This Topic Modeling script is an example using matrix factorization for detecting topics within a dataset of newspaper documents where we searched for the terms COVID OR Coronavirus. This one is written in python as you can see in the upper right corner. You can write your scripts in either R or python within Jupyter notebook
Topic Modeling is just one example of text mining but it provides us with methods to organize, understand and summarize large collections of textual information.
It helps in:
Topic modelling can be described as a method for finding a group of words (i.e topic) from a collection of documents that best represents the information in the collection.
This topic modeling example produces a series of visualizations and scores the reoccurrence of the listed topics within documents across time. The red line was also plotted on the topic model to represent the number of new COVID cases in the UK over the same time period.

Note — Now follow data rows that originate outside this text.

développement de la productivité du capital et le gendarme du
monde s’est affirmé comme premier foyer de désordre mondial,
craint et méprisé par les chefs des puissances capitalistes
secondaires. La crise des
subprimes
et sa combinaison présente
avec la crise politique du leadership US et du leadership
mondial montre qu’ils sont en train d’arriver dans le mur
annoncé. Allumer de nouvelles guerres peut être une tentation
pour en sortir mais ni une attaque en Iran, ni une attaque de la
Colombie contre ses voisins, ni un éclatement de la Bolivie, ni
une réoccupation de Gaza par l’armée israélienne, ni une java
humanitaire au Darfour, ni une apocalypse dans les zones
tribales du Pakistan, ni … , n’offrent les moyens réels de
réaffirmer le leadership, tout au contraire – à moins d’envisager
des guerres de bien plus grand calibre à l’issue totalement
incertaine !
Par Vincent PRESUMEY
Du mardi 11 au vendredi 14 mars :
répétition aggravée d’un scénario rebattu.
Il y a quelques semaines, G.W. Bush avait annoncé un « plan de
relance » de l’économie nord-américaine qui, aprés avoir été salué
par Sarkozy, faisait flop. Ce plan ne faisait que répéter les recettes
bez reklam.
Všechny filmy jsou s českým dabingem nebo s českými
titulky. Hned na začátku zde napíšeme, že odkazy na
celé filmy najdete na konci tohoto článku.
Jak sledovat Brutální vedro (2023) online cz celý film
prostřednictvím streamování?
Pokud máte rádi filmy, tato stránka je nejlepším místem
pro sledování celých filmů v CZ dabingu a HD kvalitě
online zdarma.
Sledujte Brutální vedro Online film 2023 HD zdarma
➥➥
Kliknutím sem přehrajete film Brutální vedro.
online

In this example, You can see the topics of – virus, cases, health Italy, spread, outbreak. From this graph, we could possibly interpret that it was likely the virus peaked in Italy several weeks before the UK by comparing the peaks of the blue and red graphs. The blue graph is representing the presence of these topics in the news and the Italy cases were being heavily discussed in the news.
Of course this is just the beginning of research but gives the researcher an idea of connected topics for further investigation.
If we scroll down further, you can also see the topics of economy, debt, crisis and gdp being heavily reported. This directly precedes the peak of cases in the UK (at least at the point of developing this model) but the financial reporting and impacts was being reported and experiencing significant impacts as COVID made its way across the globe.
These are simple topics that can again give the researcher a good idea or connection of data to make an interesting research topic or dig further into the analysis.
Now from this point, you can export the tables and data behind these graphs, the visualizations themselves, the script and any derivative data. The only thing that cannot be exported is the full text or any consumptive information that would allow the researcher to reconstruct the full text.